TASK A >> In the dataframe thread, which pandas function did the asker try before asking for help?
TASK B >> List every distinct entity value that appears in the "Entity" row of the sample dataframe in the dataframe thread.

TEXT FOR ANALYSIS >>
BEGIN
Python - rearranging dataframe data


I wanna rearrange my dataframe from the left one to the right table, like I show you in the next picture:

enter image description here

df = pd.DataFrame({
"Unnamed:0": ["Entity","","Var1","Var2","Var3","Var4"],
"Unnamed:1": ["A","X","0.45","0.14","0.16","0.28"],
"Unnamed:2": ["A","Y","0.66","0.55","0.39","0.49"],
"Unnamed:3": ["A","Z","0.3","0.24","0.31","0.13"],
"Unnamed:4": ["B","X","0.22","0.08","0.74","0.41"],
"Unnamed:5": ["B","Y","0.94","0.47","0.17","0.16"],
"Unnamed:6": ["B","Z","0.76","0.4","0.93","0.15"],
"Unnamed:7": ["C","X","0.4","0.76","0.71","0.01"],
"Unnamed:8": ["C","Y","0.86","1","0.26","0.32"],
"Unnamed:9": ["C","Z","0.35","0.1","0.36","0.4"],
})

I try using pd.melt, but I can't get what I want. Ty in advance


Solution

  • As your dataframe is not clean (the 2 first rows are a multiindex column name), you can first create the inner dataframe before melting it :

    new_df = pd.DataFrame(df.iloc[2:,1:]).set_index(df.iloc[2:,0])
    new_df.columns = pd.MultiIndex.from_frame(df.iloc[:2,1:].T)
    new_df.melt(ignore_index=False).reset_index()
END
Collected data
BEGIN
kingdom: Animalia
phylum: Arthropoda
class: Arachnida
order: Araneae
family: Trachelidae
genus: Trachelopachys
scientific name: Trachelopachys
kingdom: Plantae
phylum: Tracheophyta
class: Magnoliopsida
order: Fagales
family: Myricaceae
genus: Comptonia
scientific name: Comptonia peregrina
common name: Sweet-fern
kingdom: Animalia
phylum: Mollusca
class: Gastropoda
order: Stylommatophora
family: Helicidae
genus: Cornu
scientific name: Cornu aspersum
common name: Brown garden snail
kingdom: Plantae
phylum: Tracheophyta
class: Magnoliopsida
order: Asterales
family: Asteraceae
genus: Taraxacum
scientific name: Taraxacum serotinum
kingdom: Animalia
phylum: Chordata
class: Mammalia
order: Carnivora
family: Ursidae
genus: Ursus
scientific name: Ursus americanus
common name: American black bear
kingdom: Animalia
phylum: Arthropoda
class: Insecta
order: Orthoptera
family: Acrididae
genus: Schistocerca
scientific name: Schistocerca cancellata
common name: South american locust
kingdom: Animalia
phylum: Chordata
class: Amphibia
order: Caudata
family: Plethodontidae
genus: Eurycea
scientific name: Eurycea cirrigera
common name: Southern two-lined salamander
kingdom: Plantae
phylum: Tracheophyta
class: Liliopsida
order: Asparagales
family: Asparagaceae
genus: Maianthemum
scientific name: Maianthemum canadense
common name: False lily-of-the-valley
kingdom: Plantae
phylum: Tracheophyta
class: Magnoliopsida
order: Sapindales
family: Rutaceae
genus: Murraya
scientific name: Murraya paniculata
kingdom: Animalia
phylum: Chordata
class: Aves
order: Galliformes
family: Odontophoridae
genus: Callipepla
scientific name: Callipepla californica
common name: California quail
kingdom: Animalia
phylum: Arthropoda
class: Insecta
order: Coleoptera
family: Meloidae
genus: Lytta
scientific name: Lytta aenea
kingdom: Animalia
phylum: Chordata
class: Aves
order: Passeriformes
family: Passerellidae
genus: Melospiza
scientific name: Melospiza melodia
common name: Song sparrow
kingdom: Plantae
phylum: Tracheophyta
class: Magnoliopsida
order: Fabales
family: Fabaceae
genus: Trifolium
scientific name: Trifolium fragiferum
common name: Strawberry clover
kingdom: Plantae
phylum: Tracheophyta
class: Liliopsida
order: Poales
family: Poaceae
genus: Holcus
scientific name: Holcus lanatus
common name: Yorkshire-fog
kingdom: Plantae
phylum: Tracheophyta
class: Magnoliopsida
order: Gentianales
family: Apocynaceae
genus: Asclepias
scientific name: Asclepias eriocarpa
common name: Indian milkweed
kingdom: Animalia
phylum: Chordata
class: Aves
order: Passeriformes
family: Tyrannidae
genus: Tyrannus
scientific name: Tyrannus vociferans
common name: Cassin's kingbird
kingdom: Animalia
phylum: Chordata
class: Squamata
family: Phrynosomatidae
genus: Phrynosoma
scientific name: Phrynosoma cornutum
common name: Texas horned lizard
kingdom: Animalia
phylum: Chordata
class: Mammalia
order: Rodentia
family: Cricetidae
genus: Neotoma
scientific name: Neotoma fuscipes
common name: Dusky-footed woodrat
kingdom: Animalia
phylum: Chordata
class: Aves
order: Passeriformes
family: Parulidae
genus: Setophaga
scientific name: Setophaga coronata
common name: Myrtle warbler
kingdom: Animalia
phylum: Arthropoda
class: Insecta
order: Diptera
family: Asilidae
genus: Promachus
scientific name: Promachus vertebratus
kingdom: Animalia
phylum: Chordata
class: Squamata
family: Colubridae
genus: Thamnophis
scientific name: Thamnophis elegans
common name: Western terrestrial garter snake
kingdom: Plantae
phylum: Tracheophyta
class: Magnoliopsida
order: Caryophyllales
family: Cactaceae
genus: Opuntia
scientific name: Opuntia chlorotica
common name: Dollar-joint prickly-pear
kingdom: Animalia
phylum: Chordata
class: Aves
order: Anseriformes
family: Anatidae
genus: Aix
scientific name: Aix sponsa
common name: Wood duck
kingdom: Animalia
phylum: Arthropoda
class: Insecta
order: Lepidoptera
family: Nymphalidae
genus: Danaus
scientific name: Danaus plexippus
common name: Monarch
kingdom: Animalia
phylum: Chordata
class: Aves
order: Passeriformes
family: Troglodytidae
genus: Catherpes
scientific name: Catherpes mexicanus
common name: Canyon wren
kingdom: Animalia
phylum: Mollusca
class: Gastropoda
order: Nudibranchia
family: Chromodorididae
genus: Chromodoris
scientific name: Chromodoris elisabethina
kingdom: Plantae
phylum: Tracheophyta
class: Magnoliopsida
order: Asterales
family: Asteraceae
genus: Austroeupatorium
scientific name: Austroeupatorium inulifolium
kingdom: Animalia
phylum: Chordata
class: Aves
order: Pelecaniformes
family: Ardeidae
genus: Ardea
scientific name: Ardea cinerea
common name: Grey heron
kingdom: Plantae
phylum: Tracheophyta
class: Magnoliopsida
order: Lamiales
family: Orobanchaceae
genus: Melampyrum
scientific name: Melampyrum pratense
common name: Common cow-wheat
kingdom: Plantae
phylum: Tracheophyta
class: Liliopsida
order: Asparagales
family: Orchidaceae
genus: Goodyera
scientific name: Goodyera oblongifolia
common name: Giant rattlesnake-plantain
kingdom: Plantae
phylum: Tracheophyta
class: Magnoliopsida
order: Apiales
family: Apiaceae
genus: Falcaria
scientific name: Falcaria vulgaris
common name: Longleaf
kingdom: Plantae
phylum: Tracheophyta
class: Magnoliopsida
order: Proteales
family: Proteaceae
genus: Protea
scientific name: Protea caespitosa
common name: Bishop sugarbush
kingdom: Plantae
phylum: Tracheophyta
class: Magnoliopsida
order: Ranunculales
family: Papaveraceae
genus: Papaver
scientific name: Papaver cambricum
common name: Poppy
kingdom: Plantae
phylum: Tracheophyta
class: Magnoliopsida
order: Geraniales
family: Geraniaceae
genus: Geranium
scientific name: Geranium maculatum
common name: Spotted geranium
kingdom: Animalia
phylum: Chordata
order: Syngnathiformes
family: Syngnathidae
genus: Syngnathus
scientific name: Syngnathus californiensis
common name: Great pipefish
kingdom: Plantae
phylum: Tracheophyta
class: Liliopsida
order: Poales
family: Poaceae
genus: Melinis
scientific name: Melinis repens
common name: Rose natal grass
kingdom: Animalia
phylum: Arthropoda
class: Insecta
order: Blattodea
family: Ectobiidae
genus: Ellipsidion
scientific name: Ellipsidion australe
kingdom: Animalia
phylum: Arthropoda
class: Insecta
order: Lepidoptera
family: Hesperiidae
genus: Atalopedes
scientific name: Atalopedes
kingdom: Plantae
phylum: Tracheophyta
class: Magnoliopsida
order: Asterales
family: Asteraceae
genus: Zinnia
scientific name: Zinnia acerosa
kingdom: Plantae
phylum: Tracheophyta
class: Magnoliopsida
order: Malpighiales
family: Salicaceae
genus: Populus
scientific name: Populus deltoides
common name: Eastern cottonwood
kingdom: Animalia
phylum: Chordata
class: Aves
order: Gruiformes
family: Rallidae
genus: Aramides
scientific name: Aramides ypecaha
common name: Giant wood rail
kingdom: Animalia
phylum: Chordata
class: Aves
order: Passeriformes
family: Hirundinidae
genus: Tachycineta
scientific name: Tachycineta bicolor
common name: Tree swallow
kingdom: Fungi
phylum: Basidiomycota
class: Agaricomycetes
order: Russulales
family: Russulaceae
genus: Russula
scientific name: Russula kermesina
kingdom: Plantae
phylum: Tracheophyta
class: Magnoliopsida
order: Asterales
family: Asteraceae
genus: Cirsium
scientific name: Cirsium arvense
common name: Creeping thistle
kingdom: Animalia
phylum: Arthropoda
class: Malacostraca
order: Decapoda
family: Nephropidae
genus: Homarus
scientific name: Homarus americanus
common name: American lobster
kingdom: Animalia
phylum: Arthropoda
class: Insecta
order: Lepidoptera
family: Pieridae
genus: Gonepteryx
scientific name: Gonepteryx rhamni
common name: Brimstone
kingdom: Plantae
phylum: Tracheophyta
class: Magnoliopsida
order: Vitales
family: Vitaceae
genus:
END
EXPECTED OUTPUT A >> pd.melt

EXPECTED OUTPUT B >> A, B, C